I'm a new user of Ruby, or strictly saying, I am a new guy in programming. I am currently doing a project which requires to write a parser of the log file of Apache web server in Ruby, so as to produce some page-visiting statistics, eg. which is the most/top10 popular page(s) in a specific day/week.

As a new user, again and again I read a few books and related docs but still have no idea how to write the parser class. I'm posting the problem here and expecting you experts can give me a hand.

So, the daily log file contains entries, each of which is following a standard format as shown below. And the "-" hyphen indicates the info. is not available.

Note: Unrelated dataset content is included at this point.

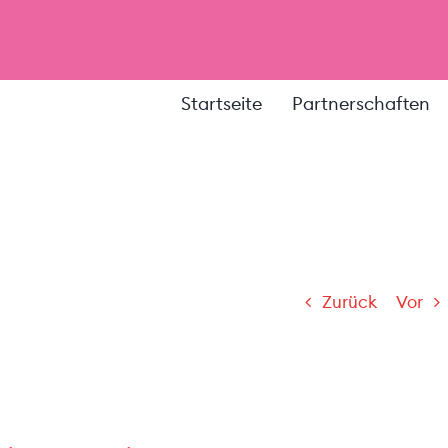
Startseite
Partnerschaften
Zurück
Vor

clientIP identd userid time request statusCode objSize
for example, - - [06/Oct/2005:17:03:08 +0100] "GET /interface/video-ipod.html HTTP/1.1" 200 5657 - - [06/Oct/2005:17:03:10 +0100] "GET /php/adlog.htm" 200 43

each piece of info. is separated by a space, each entry is a new line, the whole file consists of lines of entries in this format.

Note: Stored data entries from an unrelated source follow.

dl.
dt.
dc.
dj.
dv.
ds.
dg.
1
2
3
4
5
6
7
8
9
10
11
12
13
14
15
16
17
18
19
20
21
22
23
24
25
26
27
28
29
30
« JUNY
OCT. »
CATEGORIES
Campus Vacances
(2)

To parse this file, I know some basic idea:

1. to read through the *.log file, I use the code
source = File.new("12-01-2005.log", "r")
while (line = source.gets)

2. for each line(or say, entry), some parsing expressions:
for clientIP, eg., can be expressed by /[0-9]+(.[0-9]+)?/
for identd, it is always be hyphen "-", so can be expressed by /-/
for userid, it is arbitary many chars, so, /[a-zA-Z0-9]+/
for time, eg.[06/Oct/2005:17:03:08 +0100], as it is starting with "[" and
end with "]", so can be expressed by /^[$]/
for request piece, eg. "GET /interface/video-ipod.html HTTP/1.1", can be /^"$"/
other two are simply just digits /[0-9]+/

3. the result of the parser class could probably be an array for further uses. that is, we write each of the parsed entry into an array of object "entry".

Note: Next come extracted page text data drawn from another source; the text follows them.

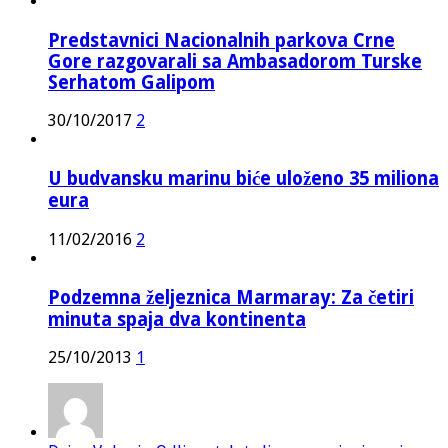
Predstavnici Nacionalnih parkova Crne
Gore razgovarali sa Ambasadorom Turske
Serhatom Galipom
30/10/2017
2
U budvansku marinu biće uloženo 35 miliona
eura
11/02/2016
2
Podzemna željeznica Marmaray: Za četiri
minuta spaja dva kontinenta
25/10/2013
1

So, this is the first step I need to do, I learnt a little and these are what I designed. I think there should be something which are not correct, and somewhere that need to be improved. Also, as I have no experience in Ruby, I cannot construct all these and write these in a class. I am hereby hoping your experts could help me with the solution. Every little helps! Thanks very much!